The famous atheist philosopher Kai Neilson in justifying atheism stated: “You can have all these purposes in life even though there is no purpose to life so life doesn’t become meaningless and pointless if you were not made for a purpose.”

So an atheist can find meaning in his life by the purposes he/she chooses for him/herself. O.K. in a world full of atheists, what purpose in life can be given to the blind and deaf paraplegic whose prognosis looks dim, the schizophrenic who is immune to medications and lives in an alternative reality, the severely developmentally challenged we have with us in our homes or in our family homes. If you were born as one of them what purpose in life would you choose AntiT to give your life meaning? Atheism provides no hope or answers to these folks.
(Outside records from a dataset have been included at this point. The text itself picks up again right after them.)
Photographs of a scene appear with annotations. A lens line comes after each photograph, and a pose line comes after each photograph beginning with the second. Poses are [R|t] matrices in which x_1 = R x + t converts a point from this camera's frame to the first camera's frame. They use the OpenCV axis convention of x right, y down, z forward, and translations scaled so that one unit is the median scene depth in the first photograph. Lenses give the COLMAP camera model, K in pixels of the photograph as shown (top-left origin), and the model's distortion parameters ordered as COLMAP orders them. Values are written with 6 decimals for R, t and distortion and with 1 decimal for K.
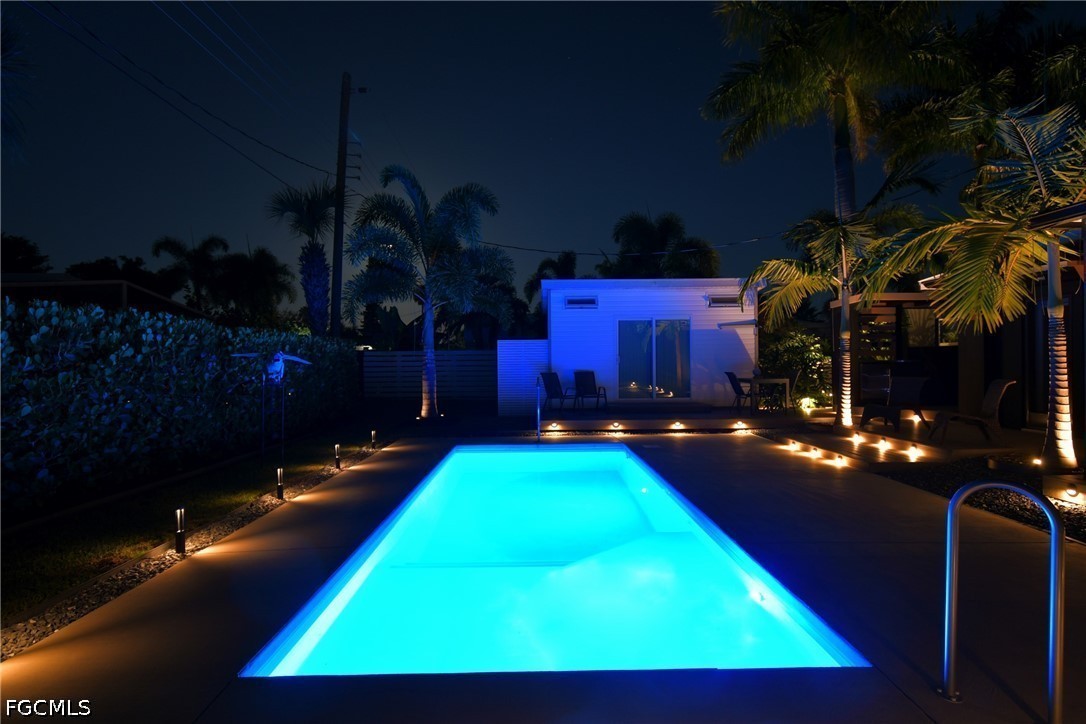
lens RADIAL K [[530.4, 0, 545.7], [0, 530.4, 361.7], [0, 0, 1]] dist [0.002151, -0.000564]
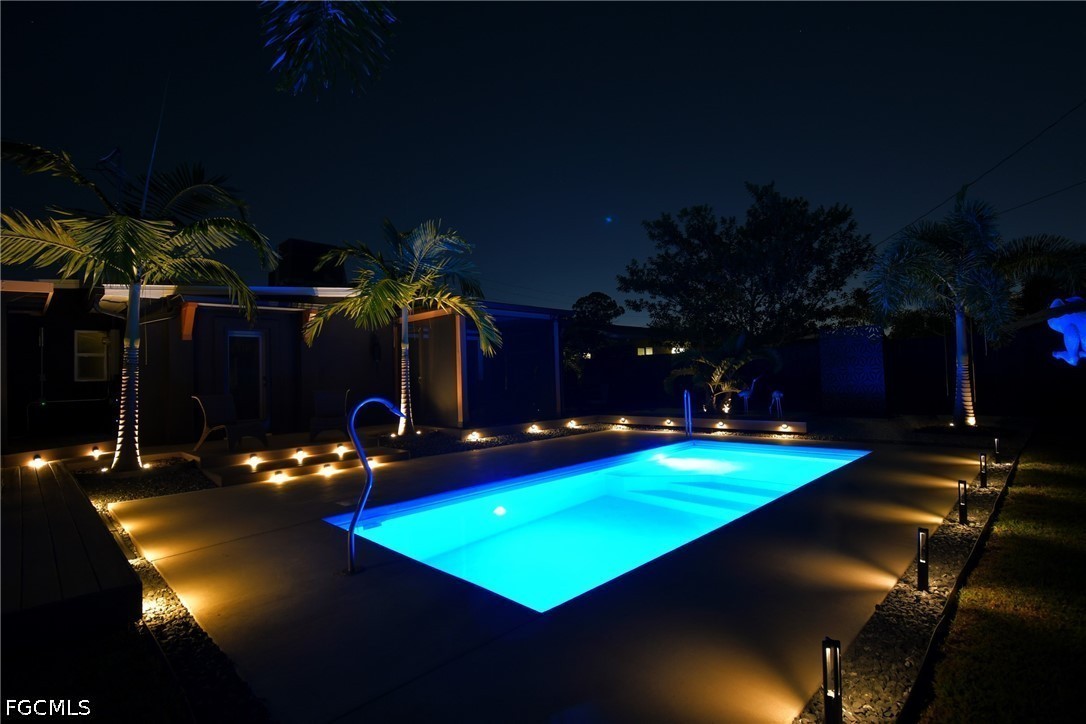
lens RADIAL K [[517.9, 0, 543.0], [0, 517.9, 362.0], [0, 0, 1]] dist [-0.000130, -0.000357]
pose [[-0.695120, 0.050135, 0.717144, -0.296293], [0.034323, 0.998742, -0.036552, 0.018559], [-0.718074, -0.000793, -0.695966, 0.938269]]
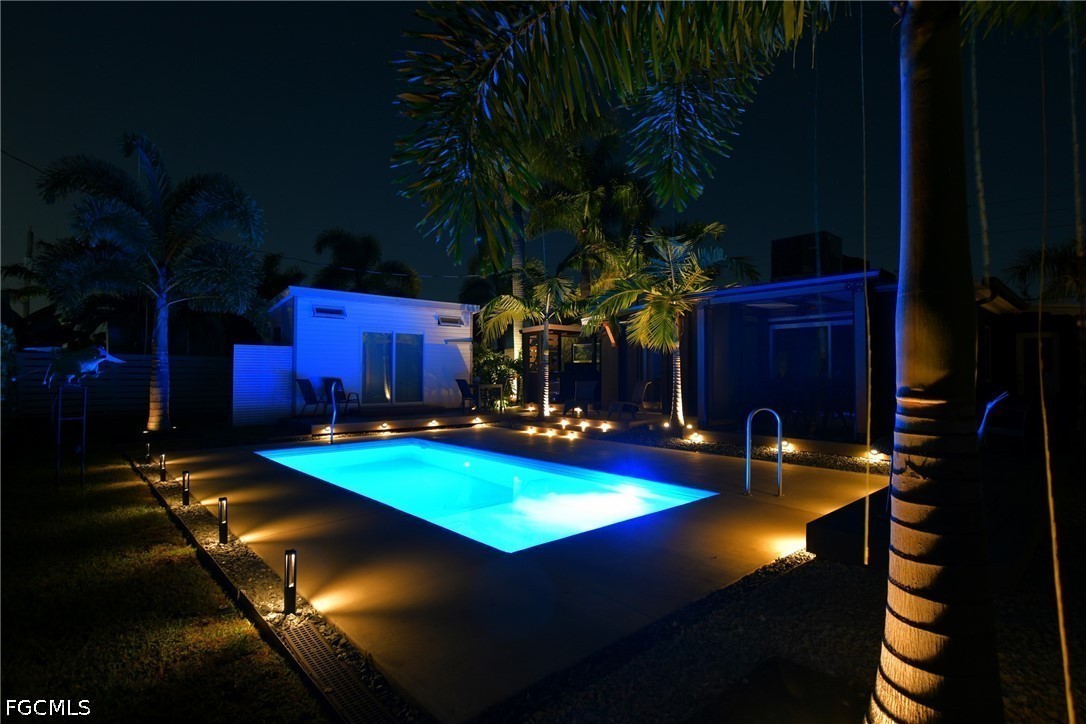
lens RADIAL K [[521.3, 0, 543.0], [0, 521.3, 362.0], [0, 0, 1]] dist [0.000601, -0.000089]
pose [[0.756697, 0.025946, 0.653250, -0.307204], [-0.008073, 0.999507, -0.030347, 0.014951], [-0.653716, 0.017689, 0.756534, -0.047951]]
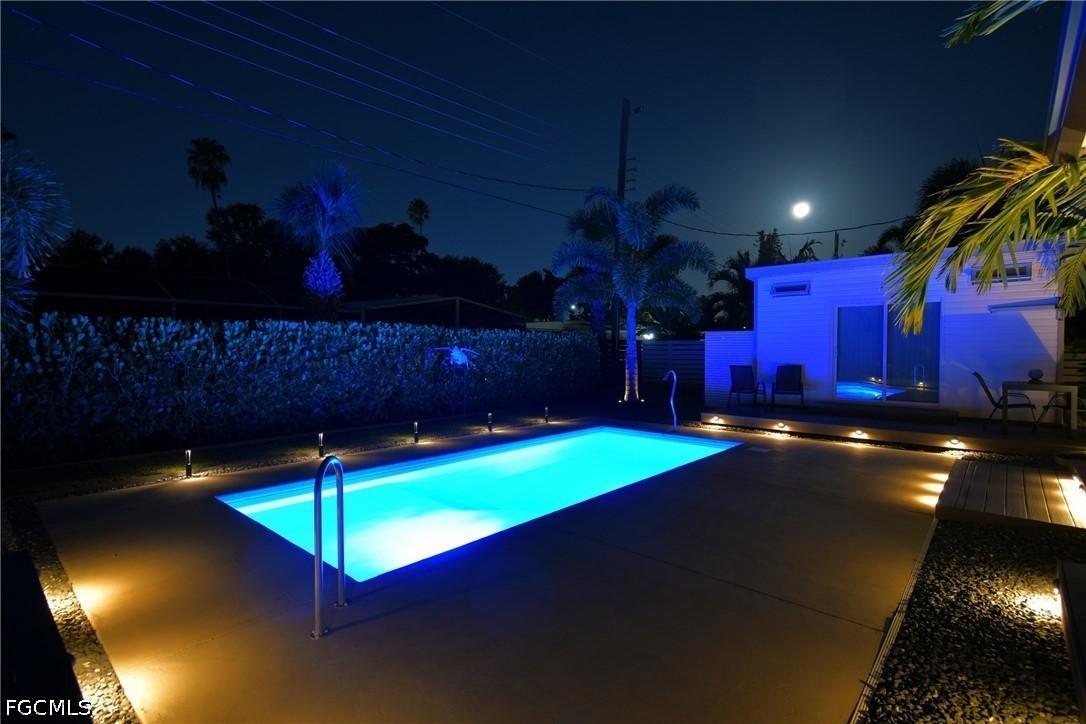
lens RADIAL K [[517.9, 0, 543.0], [0, 517.9, 362.0], [0, 0, 1]] dist [-0.000130, -0.000357]
pose [[0.732899, 0.027253, -0.679791, 0.397520], [-0.006521, 0.999433, 0.033038, -0.015020], [0.680306, -0.019781, 0.732661, 0.064929]]
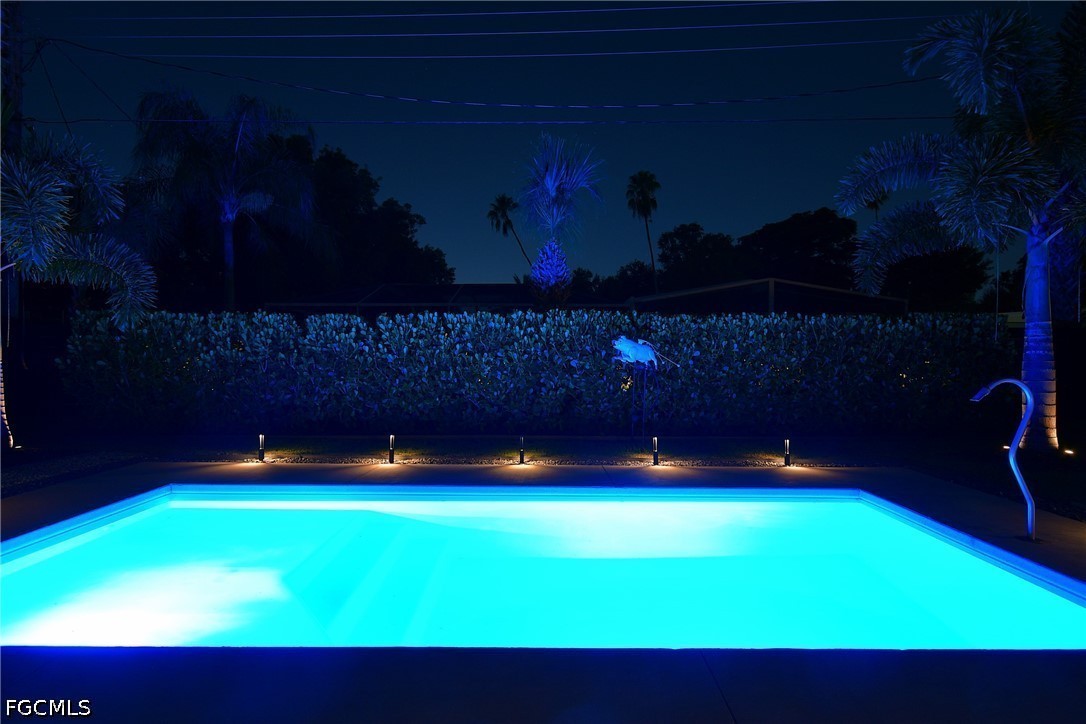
lens RADIAL K [[503.7, 0, 545.5], [0, 503.7, 380.0], [0, 0, 1]] dist [-0.003105, -0.000516]
pose [[-0.025590, 0.054376, -0.998193, 0.297349], [-0.000930, 0.998518, 0.054417, 0.006845], [0.999672, 0.002321, -0.025501, 0.525151]]
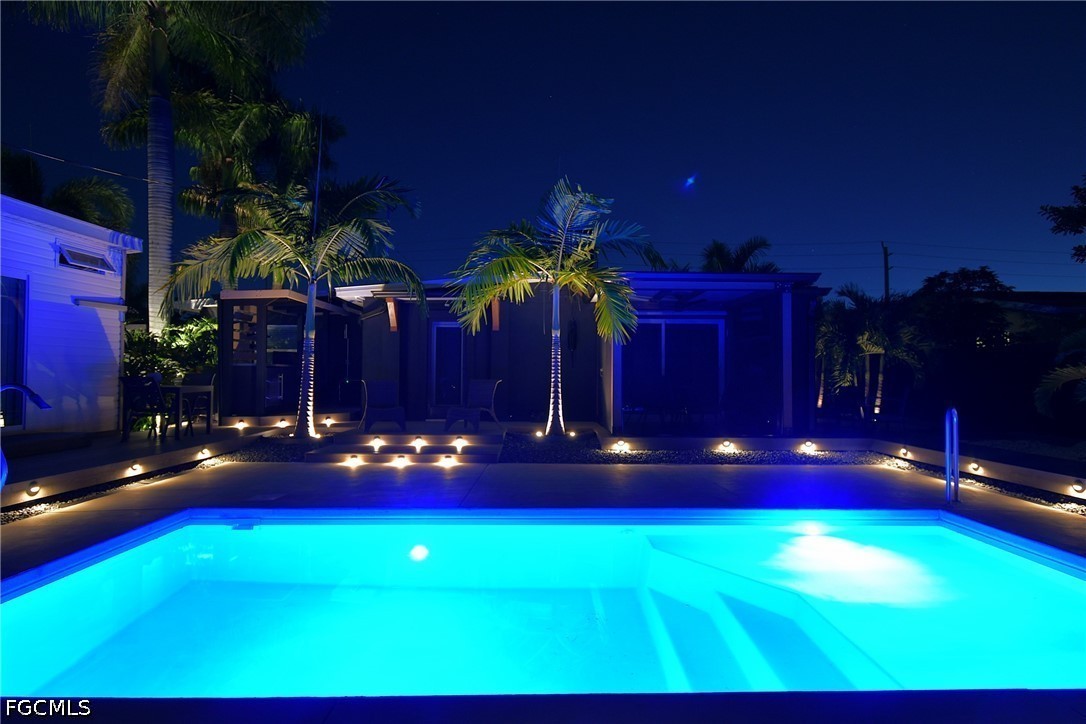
lens RADIAL K [[540.3, 0, 543.0], [0, 540.3, 362.0], [0, 0, 1]] dist [-0.005131, -0.001119]
pose [[0.007136, 0.029500, 0.999539, -0.296609], [-0.006503, 0.999545, -0.029454, 0.018048], [-0.999953, -0.006290, 0.007325, 0.514707]]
You can say what you want AntiT because by the looks of it you come from a comfortable Western existence which blesses you with pleasure. What purpose for those in life hanging by the thread from a fatal disease. At least Christianity provides a purpose and has a Theodicy which we believe to be eminently true and that all lives, even the most miserable, are not without purpose in Christ’s salvific mission on earth.

Christianity can answer the deepest longings of the human heart in the middle of suffering. Atheism can’t. This is a side note. This is just a reflection of mine and not an argument for the existence of God. As C.S. Lewis argued, however, in the Argument from Desire: Every innate desire corresponds to a real object, and there is an innate desire for God.